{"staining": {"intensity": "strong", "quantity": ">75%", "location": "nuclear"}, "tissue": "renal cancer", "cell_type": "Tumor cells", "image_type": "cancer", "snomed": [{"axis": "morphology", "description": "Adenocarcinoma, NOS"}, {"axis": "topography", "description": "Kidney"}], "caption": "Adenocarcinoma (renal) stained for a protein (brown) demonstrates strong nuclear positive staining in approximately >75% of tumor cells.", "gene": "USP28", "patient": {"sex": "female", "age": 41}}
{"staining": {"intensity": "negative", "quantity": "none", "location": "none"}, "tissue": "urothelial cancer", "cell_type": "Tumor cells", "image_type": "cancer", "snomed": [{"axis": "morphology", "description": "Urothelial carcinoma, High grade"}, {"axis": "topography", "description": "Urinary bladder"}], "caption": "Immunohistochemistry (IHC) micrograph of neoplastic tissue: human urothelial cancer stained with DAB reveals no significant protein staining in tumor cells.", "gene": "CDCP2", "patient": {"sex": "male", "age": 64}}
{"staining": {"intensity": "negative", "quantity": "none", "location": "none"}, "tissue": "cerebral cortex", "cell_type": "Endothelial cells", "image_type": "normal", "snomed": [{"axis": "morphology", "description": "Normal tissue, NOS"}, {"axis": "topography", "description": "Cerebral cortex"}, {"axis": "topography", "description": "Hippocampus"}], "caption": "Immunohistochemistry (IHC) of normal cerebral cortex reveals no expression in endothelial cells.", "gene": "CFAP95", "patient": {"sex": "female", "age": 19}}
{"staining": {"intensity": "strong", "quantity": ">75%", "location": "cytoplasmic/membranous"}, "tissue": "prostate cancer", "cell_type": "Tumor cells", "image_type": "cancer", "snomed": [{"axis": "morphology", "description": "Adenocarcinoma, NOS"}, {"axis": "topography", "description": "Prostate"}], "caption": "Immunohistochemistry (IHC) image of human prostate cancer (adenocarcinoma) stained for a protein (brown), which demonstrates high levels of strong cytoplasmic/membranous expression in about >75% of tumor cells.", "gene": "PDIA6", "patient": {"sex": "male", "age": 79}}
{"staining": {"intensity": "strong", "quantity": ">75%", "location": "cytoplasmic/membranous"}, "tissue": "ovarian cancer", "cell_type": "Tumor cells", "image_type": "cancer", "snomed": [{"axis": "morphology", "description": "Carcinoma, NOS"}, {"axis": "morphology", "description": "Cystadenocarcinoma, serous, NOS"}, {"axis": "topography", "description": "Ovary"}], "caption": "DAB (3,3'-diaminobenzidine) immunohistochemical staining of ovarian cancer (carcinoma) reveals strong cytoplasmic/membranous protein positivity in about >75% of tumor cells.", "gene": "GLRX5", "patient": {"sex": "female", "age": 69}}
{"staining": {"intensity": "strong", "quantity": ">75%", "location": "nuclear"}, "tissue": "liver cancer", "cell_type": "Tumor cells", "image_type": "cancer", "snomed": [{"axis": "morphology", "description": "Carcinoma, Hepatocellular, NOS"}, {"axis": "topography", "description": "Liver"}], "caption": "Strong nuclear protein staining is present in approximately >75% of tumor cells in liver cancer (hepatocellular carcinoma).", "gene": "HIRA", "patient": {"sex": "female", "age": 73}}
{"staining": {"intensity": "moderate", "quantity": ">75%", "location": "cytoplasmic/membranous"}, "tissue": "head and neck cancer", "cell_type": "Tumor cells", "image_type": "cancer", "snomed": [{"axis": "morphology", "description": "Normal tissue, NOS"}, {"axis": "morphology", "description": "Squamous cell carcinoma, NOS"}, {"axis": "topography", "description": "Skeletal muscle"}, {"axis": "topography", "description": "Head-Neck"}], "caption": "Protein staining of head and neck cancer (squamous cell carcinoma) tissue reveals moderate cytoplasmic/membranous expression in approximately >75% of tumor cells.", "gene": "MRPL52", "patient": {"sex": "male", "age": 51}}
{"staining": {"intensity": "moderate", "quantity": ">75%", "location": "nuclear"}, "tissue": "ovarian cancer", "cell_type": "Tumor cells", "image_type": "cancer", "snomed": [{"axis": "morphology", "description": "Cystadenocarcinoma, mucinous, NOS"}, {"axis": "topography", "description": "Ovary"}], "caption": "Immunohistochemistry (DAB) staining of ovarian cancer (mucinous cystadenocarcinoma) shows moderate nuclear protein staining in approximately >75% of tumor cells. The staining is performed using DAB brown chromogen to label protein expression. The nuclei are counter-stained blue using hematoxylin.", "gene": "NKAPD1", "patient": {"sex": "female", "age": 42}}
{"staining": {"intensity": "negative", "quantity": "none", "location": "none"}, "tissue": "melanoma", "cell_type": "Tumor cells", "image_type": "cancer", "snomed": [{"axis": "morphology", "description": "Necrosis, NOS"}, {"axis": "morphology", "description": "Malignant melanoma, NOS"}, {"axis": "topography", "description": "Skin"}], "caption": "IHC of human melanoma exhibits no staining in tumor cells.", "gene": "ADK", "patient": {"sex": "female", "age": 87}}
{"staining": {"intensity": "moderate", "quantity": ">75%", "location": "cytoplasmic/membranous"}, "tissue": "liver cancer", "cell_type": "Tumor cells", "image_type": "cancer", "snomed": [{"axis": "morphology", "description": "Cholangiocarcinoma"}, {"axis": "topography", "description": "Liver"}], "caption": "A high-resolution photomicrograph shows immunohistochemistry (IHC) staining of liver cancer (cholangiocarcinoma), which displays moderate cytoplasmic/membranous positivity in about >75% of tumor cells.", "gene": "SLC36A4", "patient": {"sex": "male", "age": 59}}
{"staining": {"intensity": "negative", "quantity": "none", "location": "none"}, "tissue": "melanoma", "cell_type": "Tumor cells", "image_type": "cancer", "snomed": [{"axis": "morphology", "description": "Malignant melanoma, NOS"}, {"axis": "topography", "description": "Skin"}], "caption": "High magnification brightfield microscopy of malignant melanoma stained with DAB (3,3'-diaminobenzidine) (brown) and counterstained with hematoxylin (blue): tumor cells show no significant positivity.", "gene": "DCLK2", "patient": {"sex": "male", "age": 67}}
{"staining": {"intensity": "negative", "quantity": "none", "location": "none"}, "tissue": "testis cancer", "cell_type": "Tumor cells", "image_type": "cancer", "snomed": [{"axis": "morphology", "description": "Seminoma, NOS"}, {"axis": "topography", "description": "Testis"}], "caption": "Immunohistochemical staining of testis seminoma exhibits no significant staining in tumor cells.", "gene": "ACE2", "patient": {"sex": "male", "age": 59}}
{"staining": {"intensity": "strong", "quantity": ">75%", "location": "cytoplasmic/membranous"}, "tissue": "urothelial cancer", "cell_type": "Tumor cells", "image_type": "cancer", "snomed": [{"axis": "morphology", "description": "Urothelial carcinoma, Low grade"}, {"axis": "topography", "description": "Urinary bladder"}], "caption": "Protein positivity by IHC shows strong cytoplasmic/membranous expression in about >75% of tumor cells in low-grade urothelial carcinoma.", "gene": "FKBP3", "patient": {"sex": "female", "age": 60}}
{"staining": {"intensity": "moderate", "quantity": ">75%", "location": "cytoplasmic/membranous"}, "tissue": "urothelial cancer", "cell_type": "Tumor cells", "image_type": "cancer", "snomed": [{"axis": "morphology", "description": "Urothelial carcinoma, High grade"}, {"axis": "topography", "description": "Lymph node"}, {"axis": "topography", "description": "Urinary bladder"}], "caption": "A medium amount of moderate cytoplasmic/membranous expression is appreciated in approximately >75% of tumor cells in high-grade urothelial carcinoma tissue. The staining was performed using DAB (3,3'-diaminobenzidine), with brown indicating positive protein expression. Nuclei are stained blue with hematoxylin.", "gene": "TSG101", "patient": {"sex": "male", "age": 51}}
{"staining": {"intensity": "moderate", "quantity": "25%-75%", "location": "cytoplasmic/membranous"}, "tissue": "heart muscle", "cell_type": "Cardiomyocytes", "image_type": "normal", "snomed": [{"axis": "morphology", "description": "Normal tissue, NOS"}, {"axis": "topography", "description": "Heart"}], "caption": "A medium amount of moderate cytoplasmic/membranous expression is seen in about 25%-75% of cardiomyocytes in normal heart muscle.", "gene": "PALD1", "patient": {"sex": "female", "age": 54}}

+++

Looking at the records above, return exactly the lines from the line with "high-resolution photomicrograph shows" to the line with "magnification brightfield microscopy", both ends included.

{"staining": {"intensity": "moderate", "quantity": ">75%", "location": "cytoplasmic/membranous"}, "tissue": "liver cancer", "cell_type": "Tumor cells", "image_type": "cancer", "snomed": [{"axis": "morphology", "description": "Cholangiocarcinoma"}, {"axis": "topography", "description": "Liver"}], "caption": "A high-resolution photomicrograph shows immunohistochemistry (IHC) staining of liver cancer (cholangiocarcinoma), which displays moderate cytoplasmic/membranous positivity in about >75% of tumor cells.", "gene": "SLC36A4", "patient": {"sex": "male", "age": 59}}
{"staining": {"intensity": "negative", "quantity": "none", "location": "none"}, "tissue": "melanoma", "cell_type": "Tumor cells", "image_type": "cancer", "snomed": [{"axis": "morphology", "description": "Malignant melanoma, NOS"}, {"axis": "topography", "description": "Skin"}], "caption": "High magnification brightfield microscopy of malignant melanoma stained with DAB (3,3'-diaminobenzidine) (brown) and counterstained with hematoxylin (blue): tumor cells show no significant positivity.", "gene": "DCLK2", "patient": {"sex": "male", "age": 67}}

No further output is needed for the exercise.